> **Work instruction**
Write out the records again, exactly, leaving none out.

Segment Open

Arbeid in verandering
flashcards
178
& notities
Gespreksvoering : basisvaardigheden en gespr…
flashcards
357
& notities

Segment Closed

> **Output of the task**
Arbeid in verandering
flashcards
178
& notities
Gespreksvoering : basisvaardigheden en gespr…
flashcards
357
& notities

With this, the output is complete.